Attac Morocco, by fax
Brown nosing to the US elite
“Perhaps Gordon Brown wants to prove to the US that he is a safe pair of hands,” suggests Socialist Worker ( Replacing Trident will be dangerous and wasteful, 1 July).
Spot on. Brown will be every bit as keen to do the US’s bidding as Tony Blair is. He will make sure Trident is replaced - and not because he or any Whitehall mandarin thinks that Britain’s interests are best served this way.
Rather it is because he knows where power lies - in the hands of big business which, while transnational, has deep roots in the US and its economic system.
That most of the public thinks democratically elected MPs should decide the matter will be of less concern to him than showing the ruling powers that this “brown noser” is every bit as fit for purpose as the poodle incumbent.
Joseph Dormer, Yorkshire
A cycle ride to end the war
On 23 July I will be setting out on a three week bicycle ride from London to Prague in protest against George Bush and Tony Blair’s “war on terror”.
I will be meeting with peace organisations in Belgium, Germany, and into Czech Republic on the way to invite them to “ping for peace” by handing out bicycle bells.

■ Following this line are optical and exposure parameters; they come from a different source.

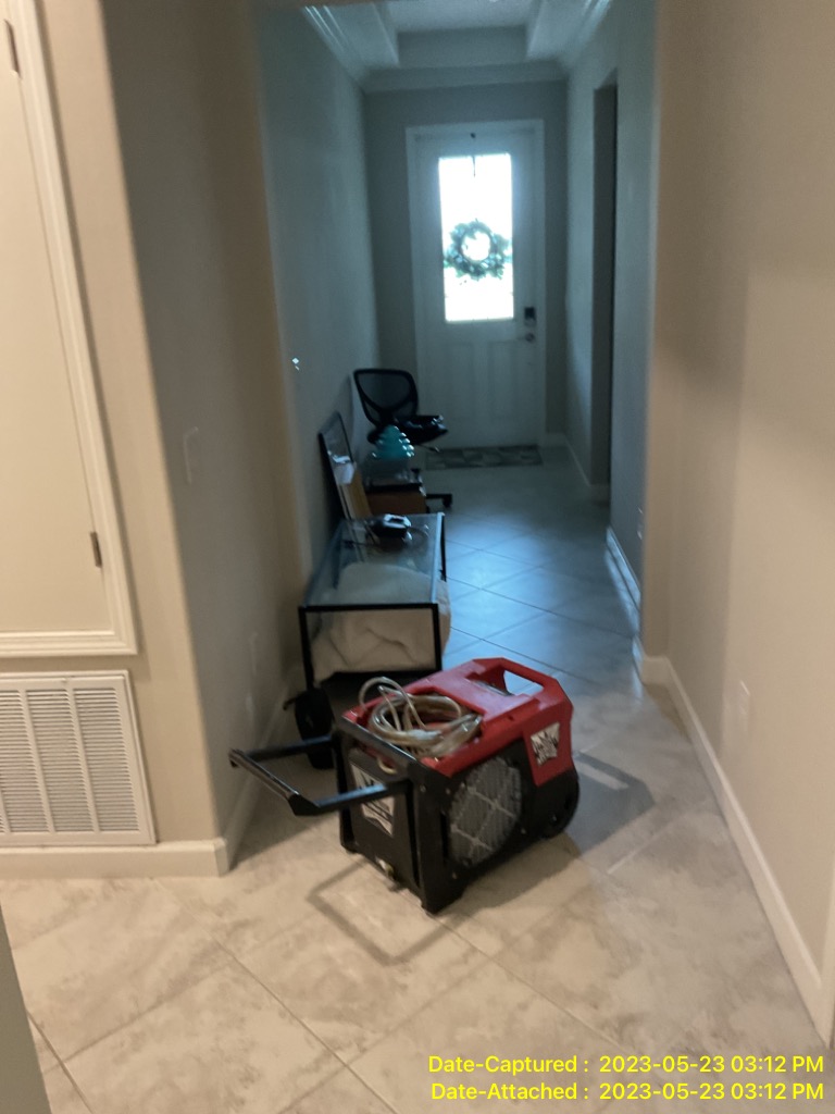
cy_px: 557
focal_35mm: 29
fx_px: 933
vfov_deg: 61.7
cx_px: 418
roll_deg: +1.2
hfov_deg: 48.2
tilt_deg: -17.7
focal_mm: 3
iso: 320
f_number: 1.8
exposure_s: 1/40
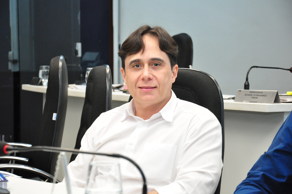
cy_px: 97
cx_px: 146
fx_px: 851
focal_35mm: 105
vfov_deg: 13.0
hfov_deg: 19.5
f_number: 5.3
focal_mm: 70
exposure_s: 1/80
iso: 1600
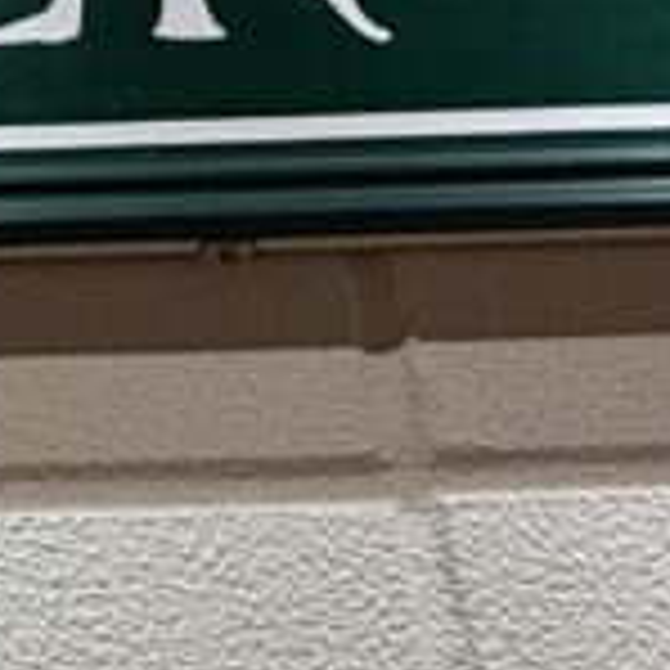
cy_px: -670
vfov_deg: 13.9
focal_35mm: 106
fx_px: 2321
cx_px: -355
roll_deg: +0.1
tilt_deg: +41.0
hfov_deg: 15.1
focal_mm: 2.22
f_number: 2.2
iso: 125
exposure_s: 1/100
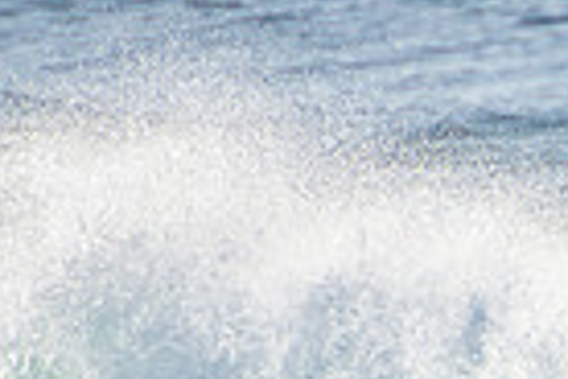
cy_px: 641
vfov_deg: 0.5
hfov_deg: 0.8
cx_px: 1161
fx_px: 39741
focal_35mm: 2519
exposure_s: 1/2000
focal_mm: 400
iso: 220
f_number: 5.6
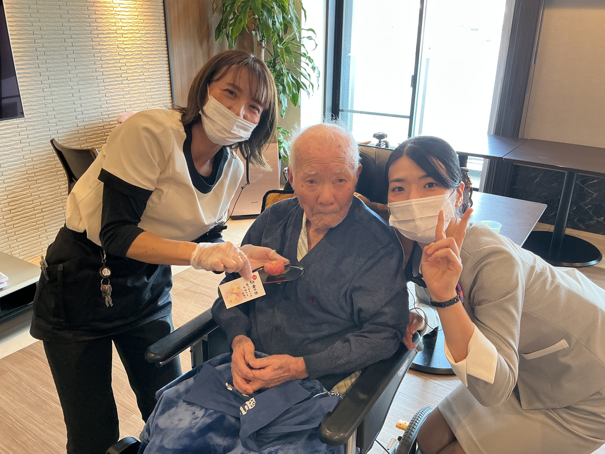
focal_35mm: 29
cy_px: 227
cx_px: 302
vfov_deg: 48.2
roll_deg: -0.4
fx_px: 507
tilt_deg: -21.3
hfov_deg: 61.7
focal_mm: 3
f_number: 1.8
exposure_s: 1/50
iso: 100
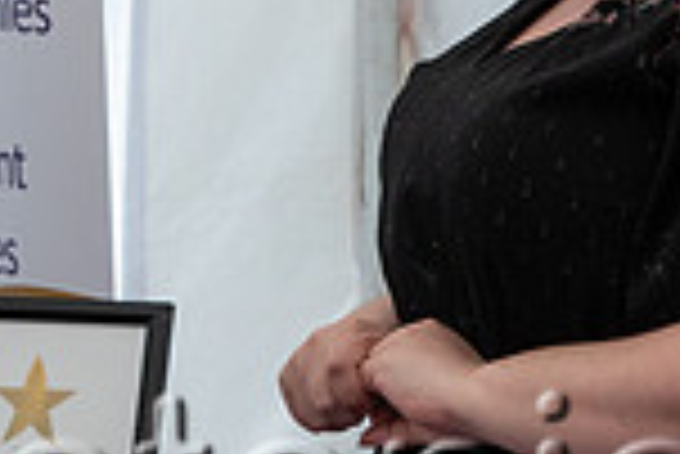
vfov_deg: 5.1
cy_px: -43
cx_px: 221
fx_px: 5086
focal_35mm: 269
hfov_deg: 7.6
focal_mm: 70
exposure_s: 1/200
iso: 400
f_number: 9
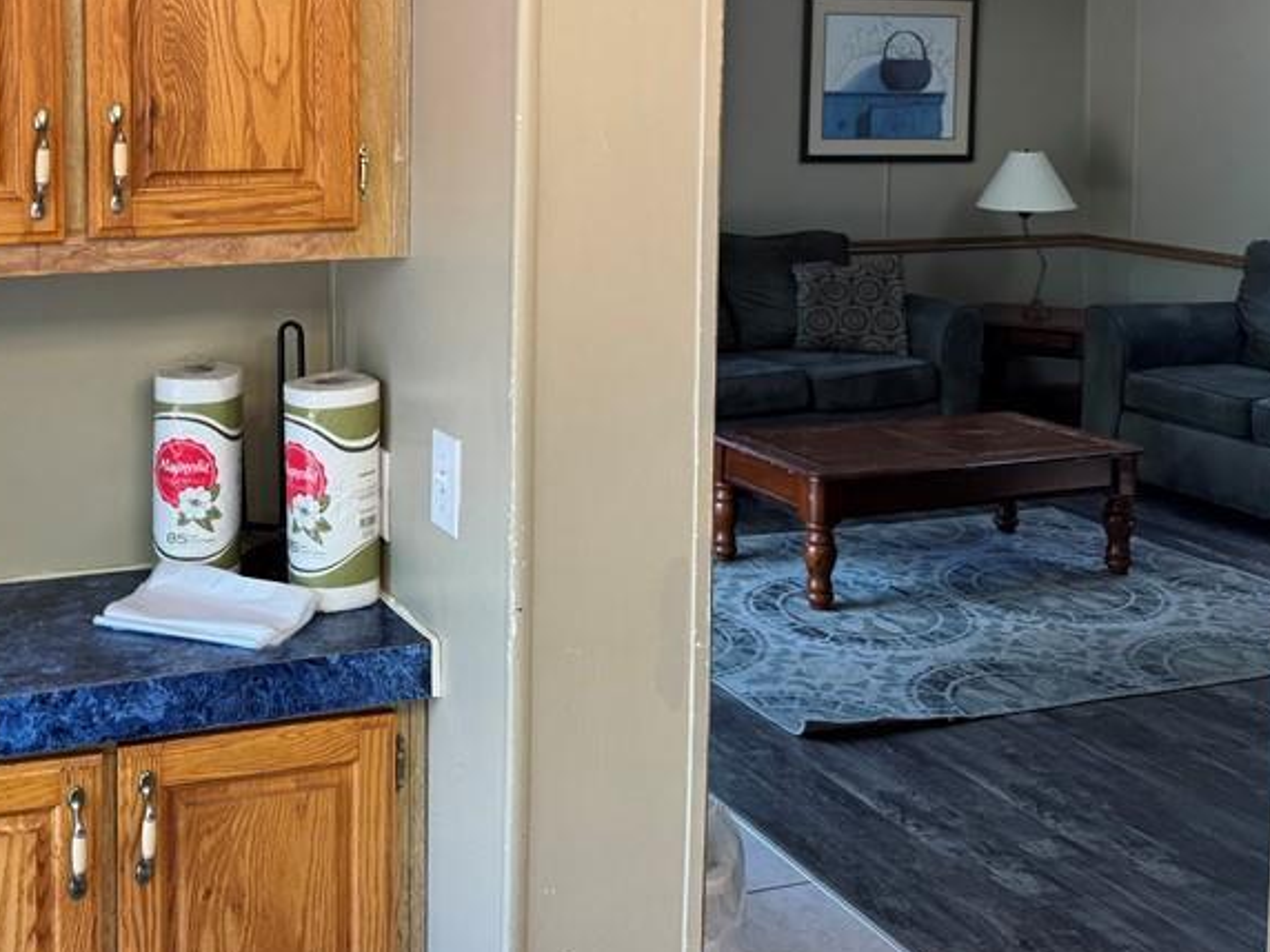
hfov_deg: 42.6
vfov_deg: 32.5
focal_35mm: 43
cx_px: 326
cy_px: 166
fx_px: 1578
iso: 80
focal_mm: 6.76
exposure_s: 1/120
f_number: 1.78
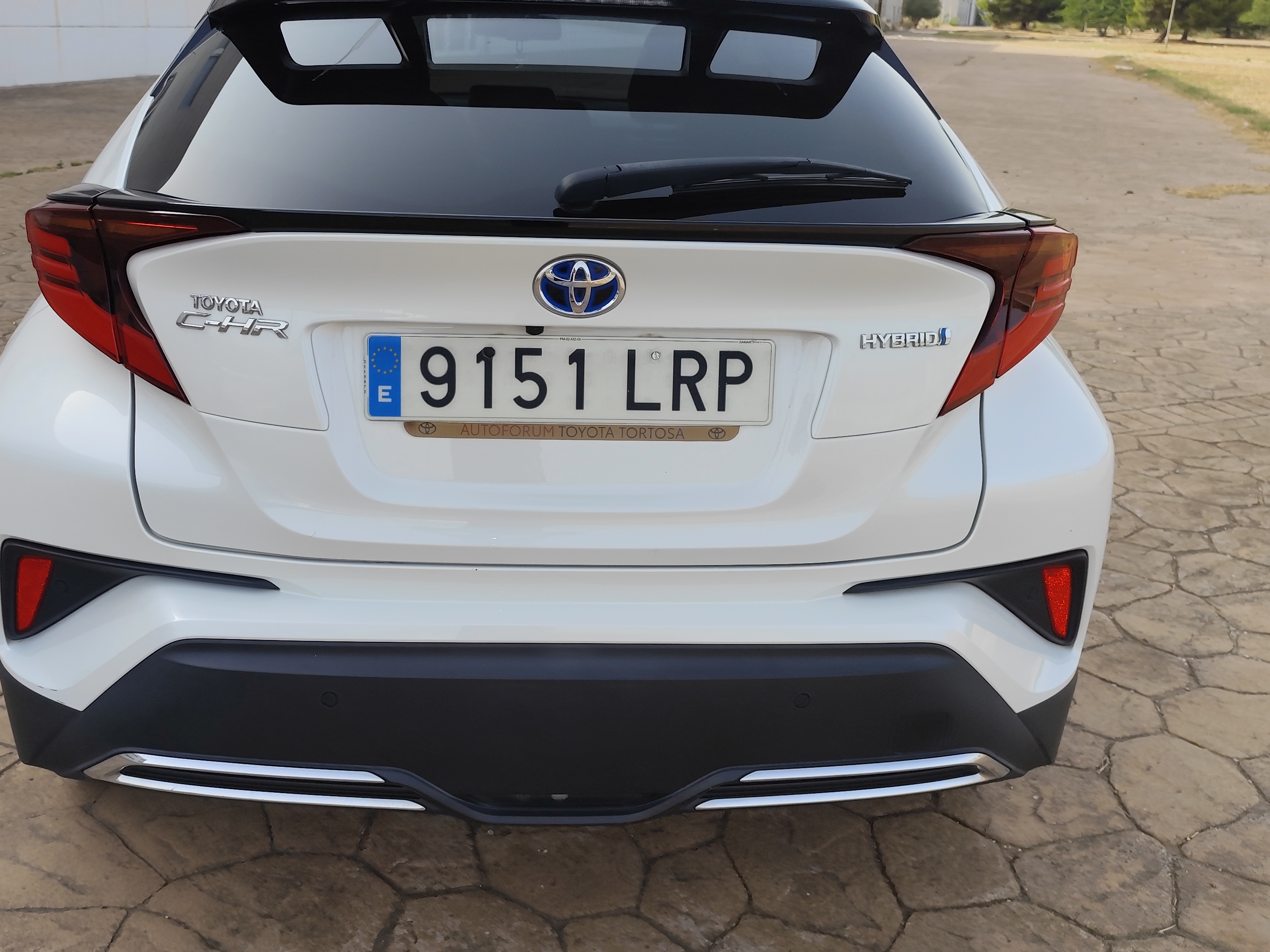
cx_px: 530
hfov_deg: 55.1
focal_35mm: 33
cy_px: 421
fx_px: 1211
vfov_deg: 42.9
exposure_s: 1/699
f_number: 1.65
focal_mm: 6.14
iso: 50
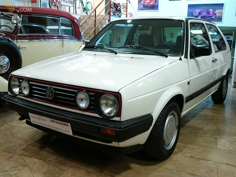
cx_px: 118
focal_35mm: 35
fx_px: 239
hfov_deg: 52.6
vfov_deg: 40.7
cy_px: 88
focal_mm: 5.98
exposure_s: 1/25
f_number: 4
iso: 800
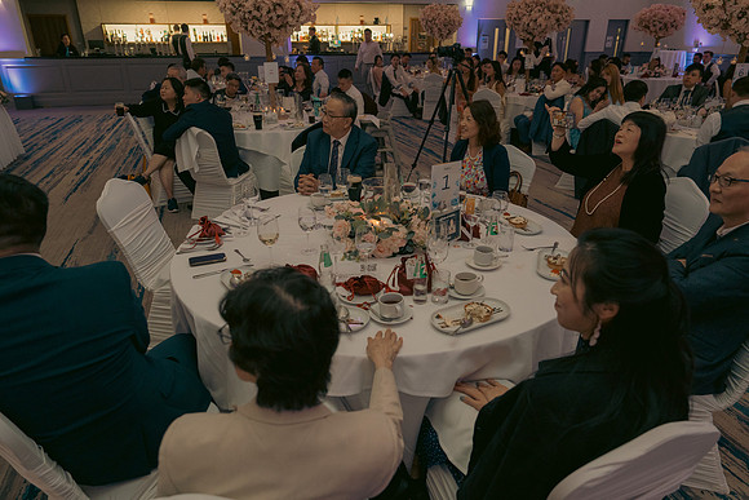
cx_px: 374
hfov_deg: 73.7
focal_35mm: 24
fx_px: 499
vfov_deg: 53.2
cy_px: 250
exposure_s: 1/160
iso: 2500
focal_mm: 24
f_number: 3.5
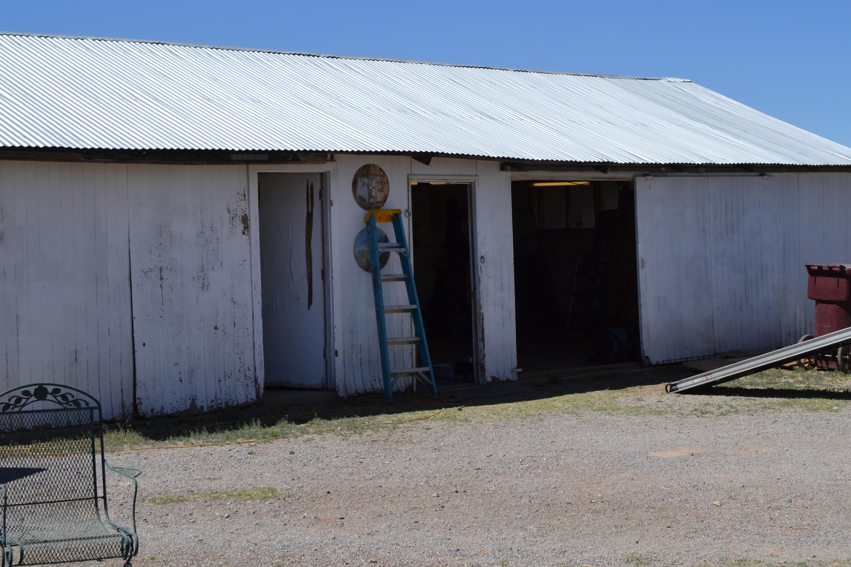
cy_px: 243
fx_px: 1489
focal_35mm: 63
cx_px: 428
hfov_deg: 31.9
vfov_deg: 21.6
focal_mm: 34
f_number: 9
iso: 100
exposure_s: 1/320
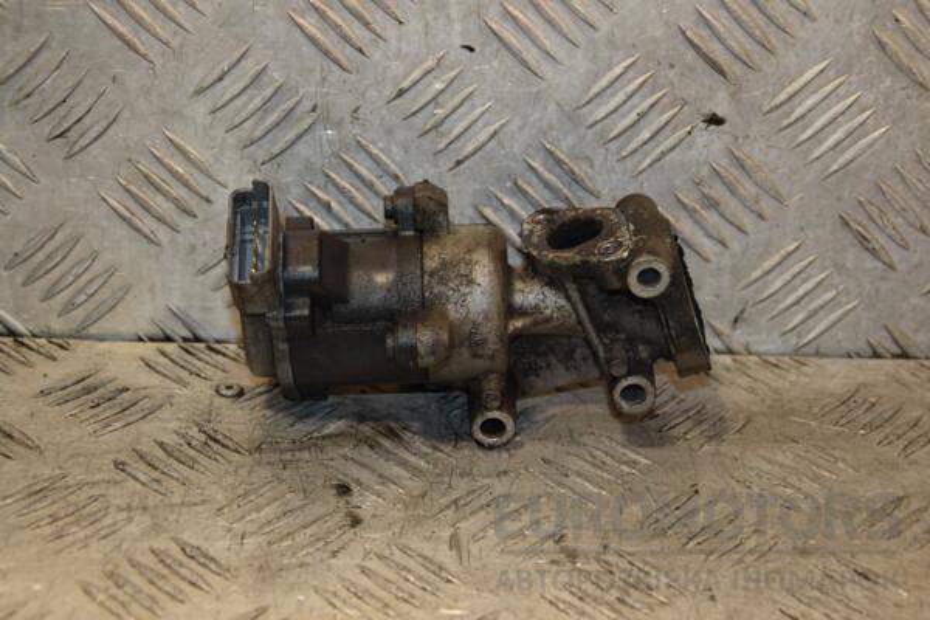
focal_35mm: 72
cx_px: 465
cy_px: 310
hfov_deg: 28.1
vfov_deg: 18.9
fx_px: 1860
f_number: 5.6
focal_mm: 48
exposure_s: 1/200
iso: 800
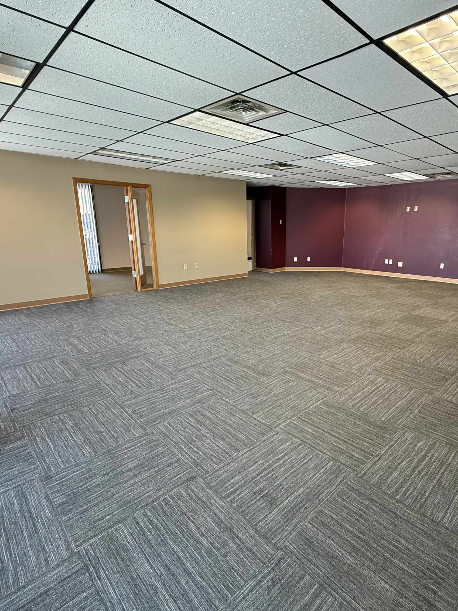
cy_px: 304
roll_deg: -0.3
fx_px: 335
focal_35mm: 19
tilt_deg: -13.4
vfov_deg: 84.7
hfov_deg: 67.8
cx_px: 281
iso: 200
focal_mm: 2.22
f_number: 2.2
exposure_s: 1/99
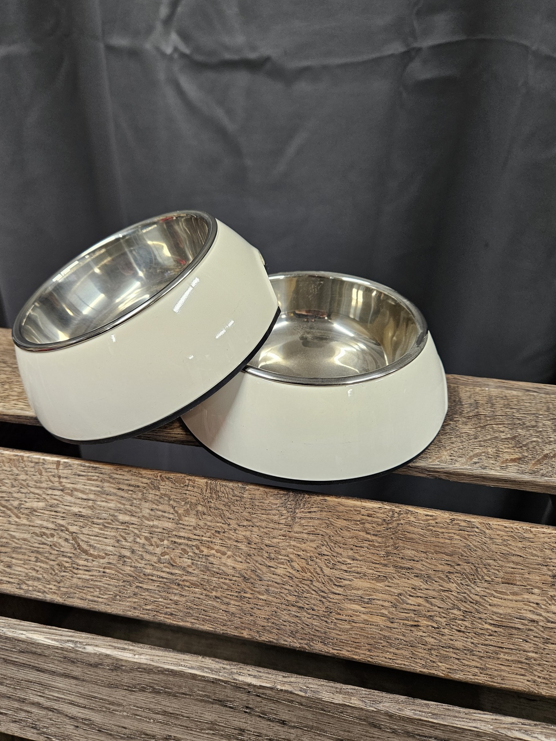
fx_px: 557
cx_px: 248
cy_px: 361
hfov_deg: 53.0
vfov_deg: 67.3
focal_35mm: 26
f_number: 1.8
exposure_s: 1/100
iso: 200
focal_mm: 5.4
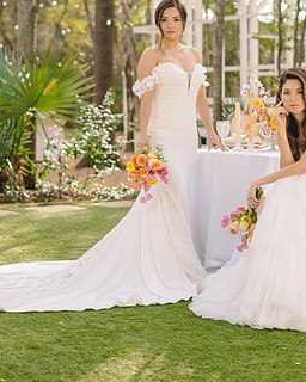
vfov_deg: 22.5
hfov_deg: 17.9
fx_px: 962
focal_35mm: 85
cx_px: 243
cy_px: 156
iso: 50
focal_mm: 50
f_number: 2.2
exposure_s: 1/200
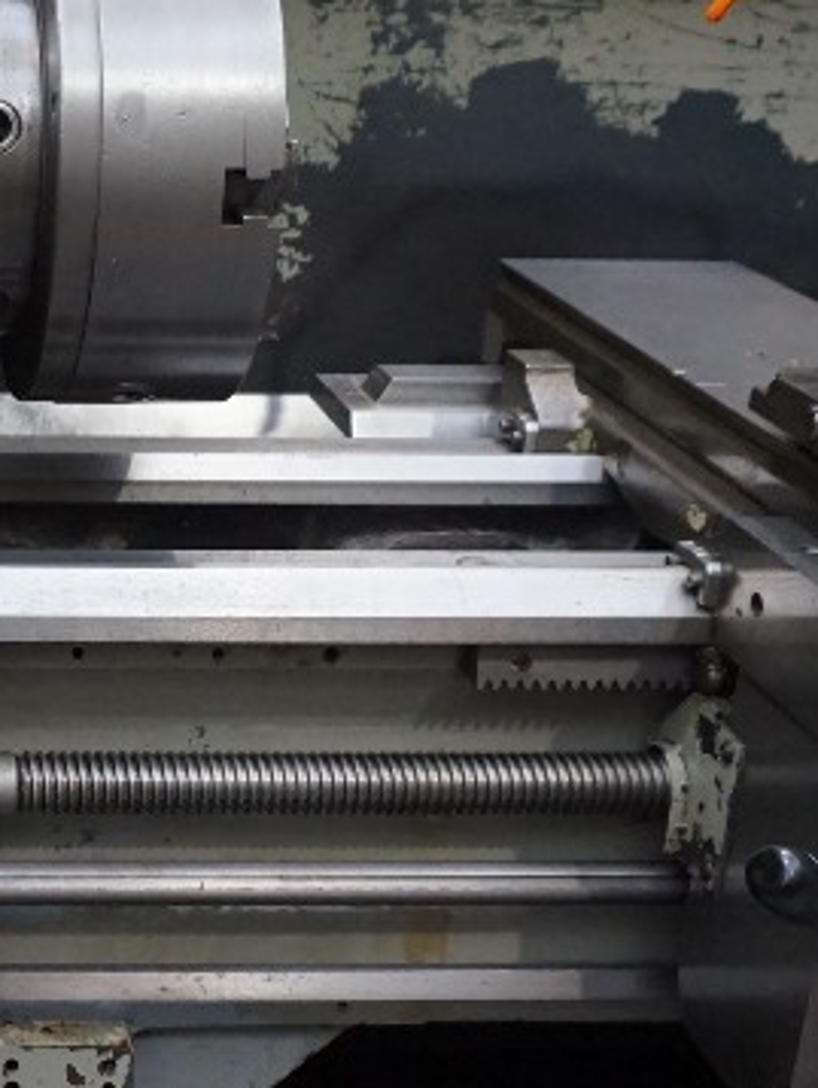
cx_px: -228
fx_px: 2077
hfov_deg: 20.5
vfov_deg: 29.4
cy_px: 518
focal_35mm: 66
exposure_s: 1/160
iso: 2000
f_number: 3.5
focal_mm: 16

My “ping for peace” bicycle ride is ridiculous and I admit it. But what our leaders are doing is repulsive, so I’m matching our government’s lunacy with some lunacy of my own. I’ll be charting my trip though blogs on www.subverse.org.uk
I hope you can join me on 23 July at 11.30am in Parliament Square in London.
Matthew Hahn, West London
Let’s abolish tax havens
The channel Island of Guernsey has announced plans to abolish corporation tax on businesses registered there.
Many more British businesses will now register in Guernsey. This will result in them avoiding up to £500 million each year in taxes, perhaps more.
There are many ways in which these “financial rogue states” could be brought to heel, if the political will was there.
For instance, we could refuse to allow companies registered there to operate in the European Union (EU), or we could institute a universal tax system throughout the EU.